De mendigo a millonario, por @antonioortugno

Me refiere don Juan, mi peluquero, una historia ejemplar. A la vuelta de su peluquería existió hasta hace unos meses un negocio de maquinaria. El dueño, un tipo malencarado y seco, acaba de fallecer. Ya tendría sus buenos 90 años. El dependiente del sitio, que ahora debe andar en sus 40, llegó a la puerta del lugar, hará más de 30 años, a pedir para un taco. En vez de darle un peso, el dueño le dio empleo. No sabía hacer nada pero le fueron enseñando.

Muchos pensarán que aquello fue un arranque de generosidad incomparable. Sin embargo, hay matices. Por ejemplo, que hasta hace unos meses el salario del dependiente era de mil pesos a la semana. Luego de más de tres decenios de chamba. Claro: el dueño disparaba los lonches y las cocas y hasta las cervezas del viernes por la noche. ¿Es eso un trato laboral justo? Francamente lo dudo.

LEE LA COLUMNA ANTERIOR: Castillo de naipes

Pero la cosa no termina allí. Cuando su patrón falleció, el dependiente estaba angustiado. Sentía que iba a terminar de vuelta en la calle de donde salió. Como el propietario del negocio no tenía esposa, hijos o parientes conocidos, se imaginó que de algún rincón saldría un sobrino inesperado, listo para quedarse con el efectivo y liquidar el resto.

No fue así. A los pocos días de la muerte del viejo, apareció en el negocio un abogado. “Vengo a ejecutar la última voluntad del señor”, dijo. El empleado lo que oyó fue: “Voy a embargar y te vas a ir ahorita mismo”. Cosa de los nervios. El abogado llevaba un testamento en toda regla, en el cual se establecía que el dependiente era el heredero único y universal de los bienes de su patrón: el local, la maquinaria, cuatro casas y cuentas bancarias y activos por varios millones de pesos.

Hasta este punto, a la historia no le falta más que una intervención de San Juditas Tadeo para ser la clásica anécdota de barrio que resalta el esfuerzo recompensado. Pero no. El empleado, una vez repuesto del susto, digirió rápidamente su condición de nuevo rico. Corrió al bodeguero y a la señora del aseo con unas liquidaciones ridículas y cerró el negocio. Se asesoró para pagar la menor cantidad posible de impuestos y hasta para hacer ciertas donaciones que le ayudaran a torear el dinero que en teoría le correspondería pagar.

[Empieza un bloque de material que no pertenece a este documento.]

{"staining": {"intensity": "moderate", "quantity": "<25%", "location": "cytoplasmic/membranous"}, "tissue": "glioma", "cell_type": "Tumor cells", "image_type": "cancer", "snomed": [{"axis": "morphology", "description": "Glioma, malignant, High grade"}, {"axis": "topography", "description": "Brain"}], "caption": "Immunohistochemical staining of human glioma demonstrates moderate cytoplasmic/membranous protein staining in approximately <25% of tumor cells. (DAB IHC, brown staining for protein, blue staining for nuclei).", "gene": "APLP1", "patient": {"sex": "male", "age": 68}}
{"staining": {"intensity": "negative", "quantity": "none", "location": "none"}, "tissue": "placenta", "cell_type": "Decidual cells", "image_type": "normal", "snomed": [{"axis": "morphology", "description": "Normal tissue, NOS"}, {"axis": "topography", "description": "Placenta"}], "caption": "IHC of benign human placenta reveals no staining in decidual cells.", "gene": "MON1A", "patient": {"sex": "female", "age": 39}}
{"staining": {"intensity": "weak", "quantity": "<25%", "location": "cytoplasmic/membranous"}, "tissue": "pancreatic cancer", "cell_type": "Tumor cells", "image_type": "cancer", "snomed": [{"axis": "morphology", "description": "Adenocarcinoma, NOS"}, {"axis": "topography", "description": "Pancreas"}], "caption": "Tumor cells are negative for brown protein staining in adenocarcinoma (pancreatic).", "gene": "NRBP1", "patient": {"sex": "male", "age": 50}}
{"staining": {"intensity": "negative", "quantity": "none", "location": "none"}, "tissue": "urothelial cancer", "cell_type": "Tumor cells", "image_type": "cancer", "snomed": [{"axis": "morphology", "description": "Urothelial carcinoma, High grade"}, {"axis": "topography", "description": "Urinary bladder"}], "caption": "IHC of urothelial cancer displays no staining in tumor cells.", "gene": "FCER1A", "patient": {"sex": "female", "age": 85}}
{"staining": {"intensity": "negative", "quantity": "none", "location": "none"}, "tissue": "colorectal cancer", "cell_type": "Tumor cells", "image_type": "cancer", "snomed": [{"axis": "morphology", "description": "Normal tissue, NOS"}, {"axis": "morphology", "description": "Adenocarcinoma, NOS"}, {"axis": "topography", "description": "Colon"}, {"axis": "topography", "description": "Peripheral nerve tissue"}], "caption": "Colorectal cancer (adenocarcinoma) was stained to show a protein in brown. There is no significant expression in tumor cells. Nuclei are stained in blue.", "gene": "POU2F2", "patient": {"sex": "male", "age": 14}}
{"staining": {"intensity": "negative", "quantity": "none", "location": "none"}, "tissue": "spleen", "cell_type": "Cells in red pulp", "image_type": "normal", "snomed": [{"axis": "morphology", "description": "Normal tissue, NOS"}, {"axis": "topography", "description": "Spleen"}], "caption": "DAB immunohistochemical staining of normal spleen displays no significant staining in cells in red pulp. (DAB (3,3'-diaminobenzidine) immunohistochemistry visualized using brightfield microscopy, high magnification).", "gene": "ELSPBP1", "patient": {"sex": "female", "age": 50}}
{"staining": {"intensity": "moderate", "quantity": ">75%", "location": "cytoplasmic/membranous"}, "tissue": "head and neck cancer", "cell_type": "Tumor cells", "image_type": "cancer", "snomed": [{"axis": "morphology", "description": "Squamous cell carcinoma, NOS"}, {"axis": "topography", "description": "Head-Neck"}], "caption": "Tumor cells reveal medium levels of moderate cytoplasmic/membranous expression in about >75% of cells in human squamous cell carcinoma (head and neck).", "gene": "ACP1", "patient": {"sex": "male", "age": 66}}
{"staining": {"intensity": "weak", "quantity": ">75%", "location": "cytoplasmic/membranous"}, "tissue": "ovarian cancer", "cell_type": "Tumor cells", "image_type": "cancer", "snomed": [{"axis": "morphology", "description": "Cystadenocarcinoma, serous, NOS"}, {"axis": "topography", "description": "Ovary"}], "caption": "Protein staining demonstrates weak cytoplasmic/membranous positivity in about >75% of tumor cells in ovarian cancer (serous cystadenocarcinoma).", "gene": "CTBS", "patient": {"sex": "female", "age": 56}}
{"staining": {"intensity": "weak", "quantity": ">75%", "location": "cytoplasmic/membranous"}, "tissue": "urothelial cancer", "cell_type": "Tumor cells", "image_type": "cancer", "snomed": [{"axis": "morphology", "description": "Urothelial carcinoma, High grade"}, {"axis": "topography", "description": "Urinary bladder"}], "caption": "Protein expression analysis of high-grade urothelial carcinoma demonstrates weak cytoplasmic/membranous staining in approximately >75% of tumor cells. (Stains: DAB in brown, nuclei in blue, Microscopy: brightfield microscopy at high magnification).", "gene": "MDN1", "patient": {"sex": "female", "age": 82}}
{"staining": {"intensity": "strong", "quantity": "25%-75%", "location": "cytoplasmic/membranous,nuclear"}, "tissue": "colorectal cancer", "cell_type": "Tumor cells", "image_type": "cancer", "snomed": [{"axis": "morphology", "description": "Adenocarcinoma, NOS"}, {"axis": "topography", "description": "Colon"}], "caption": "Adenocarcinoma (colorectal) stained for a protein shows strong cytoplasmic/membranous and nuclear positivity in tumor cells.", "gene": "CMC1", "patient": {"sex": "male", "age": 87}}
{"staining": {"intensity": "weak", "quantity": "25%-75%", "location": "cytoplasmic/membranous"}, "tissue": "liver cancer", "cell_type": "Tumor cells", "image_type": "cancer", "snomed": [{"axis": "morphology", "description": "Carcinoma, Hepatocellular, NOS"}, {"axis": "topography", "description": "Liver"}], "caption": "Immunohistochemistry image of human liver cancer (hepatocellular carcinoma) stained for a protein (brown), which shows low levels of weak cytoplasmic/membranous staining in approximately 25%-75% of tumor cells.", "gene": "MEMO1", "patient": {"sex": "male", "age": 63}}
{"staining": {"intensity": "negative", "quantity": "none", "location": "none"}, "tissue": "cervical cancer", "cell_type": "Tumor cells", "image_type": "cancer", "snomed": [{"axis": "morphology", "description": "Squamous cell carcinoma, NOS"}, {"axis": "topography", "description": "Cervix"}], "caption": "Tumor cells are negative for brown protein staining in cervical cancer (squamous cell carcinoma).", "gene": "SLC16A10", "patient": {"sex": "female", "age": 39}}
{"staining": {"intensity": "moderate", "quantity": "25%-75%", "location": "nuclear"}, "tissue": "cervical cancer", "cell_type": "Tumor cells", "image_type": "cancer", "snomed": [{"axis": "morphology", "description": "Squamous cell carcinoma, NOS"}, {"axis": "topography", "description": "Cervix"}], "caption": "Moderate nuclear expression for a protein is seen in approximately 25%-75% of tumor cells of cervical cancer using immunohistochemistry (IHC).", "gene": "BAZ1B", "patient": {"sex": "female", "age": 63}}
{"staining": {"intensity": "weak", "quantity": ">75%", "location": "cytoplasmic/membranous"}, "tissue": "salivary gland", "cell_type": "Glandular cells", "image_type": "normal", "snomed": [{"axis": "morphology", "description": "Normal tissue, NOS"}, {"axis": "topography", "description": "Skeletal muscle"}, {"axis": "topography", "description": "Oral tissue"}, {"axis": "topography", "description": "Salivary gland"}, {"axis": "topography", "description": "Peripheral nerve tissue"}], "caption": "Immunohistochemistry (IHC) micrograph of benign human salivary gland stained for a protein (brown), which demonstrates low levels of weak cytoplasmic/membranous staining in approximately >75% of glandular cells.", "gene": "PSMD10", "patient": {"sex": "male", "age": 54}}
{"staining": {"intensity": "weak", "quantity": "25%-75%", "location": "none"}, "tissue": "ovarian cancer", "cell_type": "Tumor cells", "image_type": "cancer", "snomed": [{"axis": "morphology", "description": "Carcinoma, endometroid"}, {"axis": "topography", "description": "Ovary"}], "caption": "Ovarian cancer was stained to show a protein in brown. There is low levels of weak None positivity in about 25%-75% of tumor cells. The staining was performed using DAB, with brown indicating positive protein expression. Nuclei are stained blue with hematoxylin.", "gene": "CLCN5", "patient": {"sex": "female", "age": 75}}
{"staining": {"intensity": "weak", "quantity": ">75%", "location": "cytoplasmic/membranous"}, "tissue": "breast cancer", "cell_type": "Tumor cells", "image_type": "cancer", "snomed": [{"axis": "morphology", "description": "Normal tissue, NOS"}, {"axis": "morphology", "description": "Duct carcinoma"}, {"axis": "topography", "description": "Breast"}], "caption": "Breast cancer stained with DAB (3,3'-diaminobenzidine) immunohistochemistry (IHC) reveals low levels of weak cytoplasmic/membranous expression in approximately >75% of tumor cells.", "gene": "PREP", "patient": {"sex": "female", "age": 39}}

La última vez que don Luis, mi peluquero, lo vio, el modesto tipo convertido en inversionista estaba arriba de un Mercedes, con la camisa abierta hasta el esternón, esperando a que unos cargadores treparan los últimos muebles del despacho de su ‘benefactor’ a un camión de redilas. “Ya vendí todo. El martes vienen a demoler. Voy a hacer una torre de departamentos”, declaró.

Se puso sus lentes oscuros, le subió a la radio y arrancó. Mucho me temo que la moraleja es que un mexicano con dinero es un predador al que los mismísimos Tiranosaurios Rex le vendrían haciendo los mandados.